### Text section
'''

Deep within Forest Park, an eight-mile stretch of woodland reserve in northwest Portland, Will (Ben Foster) squats with his 13-year-old daughter, Tom (newcomer Thomasin McKenzie). The two have carved out a makeshift encampment on the outskirts of civilization. By day, they forage for supplies, cook mushrooms using a handmade solar stove, and cover their tracks to avoid detection by the park rangers. By night, they share a tent, but nothing unseemly happens inside it—they’re simply conserving space and preserving warmth. Things are not always easy for Will and Tom, who enjoy few of the creature comforts many families take for granted, to say nothing of the constant vigilance on which their illegal outdoor residency depends. But there’s also contentment, a freedom and certainly a peace, in solitude. They have each other, and that seems enough for both of them.
But will it always be? If the opening minutes of Debra Granik’s Leave No Trace vividly, efficiently sketch a whole alternative way of life, the rest of this spare, understated drama shows what happens when that way of life is threatened—not just by the authorities who discover Will and Tom’s camp and drag them back into a world of rules and boundaries and structure, but also by the sudden potential for something more than what these two have made for themselves. Returning to narrative filmmaking some eight years after Winter’s Bone, Granik has made a film about the separate magnetic pulls of isolation and community. She’s also told, with a minimum of melodramatic bullshit, the tale of a father, a daughter, and the limits of the sacrifices they’ll make for each other. It’s a true story in which just about every element feels true: the relationships, the behavior, the crystal-clear vision of life on the cultural fringe of the Pacific Northwest.

'''

### Exercise data
'''

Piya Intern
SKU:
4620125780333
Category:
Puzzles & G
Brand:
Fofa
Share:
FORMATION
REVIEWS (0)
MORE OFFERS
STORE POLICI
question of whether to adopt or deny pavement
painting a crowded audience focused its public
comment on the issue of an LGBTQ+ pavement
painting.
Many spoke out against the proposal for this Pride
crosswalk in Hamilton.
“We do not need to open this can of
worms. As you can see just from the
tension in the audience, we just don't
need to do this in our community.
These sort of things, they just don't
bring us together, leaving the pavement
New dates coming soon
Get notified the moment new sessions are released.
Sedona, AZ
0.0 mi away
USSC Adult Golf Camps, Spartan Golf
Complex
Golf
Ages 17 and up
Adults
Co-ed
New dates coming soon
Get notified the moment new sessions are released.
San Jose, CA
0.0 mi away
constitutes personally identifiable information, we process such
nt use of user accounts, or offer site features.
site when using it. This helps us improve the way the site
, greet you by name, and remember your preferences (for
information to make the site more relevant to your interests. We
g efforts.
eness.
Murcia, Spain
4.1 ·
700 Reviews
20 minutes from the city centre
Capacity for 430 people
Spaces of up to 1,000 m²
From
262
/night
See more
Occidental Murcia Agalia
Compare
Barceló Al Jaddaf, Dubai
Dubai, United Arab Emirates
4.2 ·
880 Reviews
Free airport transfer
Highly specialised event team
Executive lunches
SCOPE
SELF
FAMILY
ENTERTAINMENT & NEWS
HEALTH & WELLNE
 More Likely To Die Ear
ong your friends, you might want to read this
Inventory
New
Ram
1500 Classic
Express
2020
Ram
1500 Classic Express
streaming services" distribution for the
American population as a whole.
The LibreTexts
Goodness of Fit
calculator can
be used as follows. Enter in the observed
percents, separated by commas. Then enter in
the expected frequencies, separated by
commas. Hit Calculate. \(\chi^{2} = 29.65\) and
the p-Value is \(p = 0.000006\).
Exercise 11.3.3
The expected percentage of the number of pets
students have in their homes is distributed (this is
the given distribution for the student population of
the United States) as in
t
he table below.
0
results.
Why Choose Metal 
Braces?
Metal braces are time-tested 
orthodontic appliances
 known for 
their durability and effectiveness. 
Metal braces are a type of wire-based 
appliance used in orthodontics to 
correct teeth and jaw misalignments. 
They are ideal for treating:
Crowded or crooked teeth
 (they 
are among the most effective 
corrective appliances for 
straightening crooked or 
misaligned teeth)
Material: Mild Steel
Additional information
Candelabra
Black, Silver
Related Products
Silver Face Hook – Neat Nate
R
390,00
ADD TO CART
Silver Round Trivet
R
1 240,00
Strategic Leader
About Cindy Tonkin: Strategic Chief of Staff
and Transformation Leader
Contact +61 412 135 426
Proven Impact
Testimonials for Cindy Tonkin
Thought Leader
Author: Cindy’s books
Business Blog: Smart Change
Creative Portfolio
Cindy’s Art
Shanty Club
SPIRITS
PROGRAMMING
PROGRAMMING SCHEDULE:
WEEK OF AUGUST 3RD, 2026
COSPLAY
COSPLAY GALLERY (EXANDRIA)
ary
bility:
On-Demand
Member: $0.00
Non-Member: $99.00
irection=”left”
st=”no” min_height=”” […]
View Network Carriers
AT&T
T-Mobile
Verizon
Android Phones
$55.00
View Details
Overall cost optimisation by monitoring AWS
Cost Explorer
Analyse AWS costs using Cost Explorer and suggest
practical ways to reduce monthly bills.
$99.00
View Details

'''

### Task prompt
In the film review, what do Will and Tom use to cook mushrooms?

### Solution
A handmade solar stove.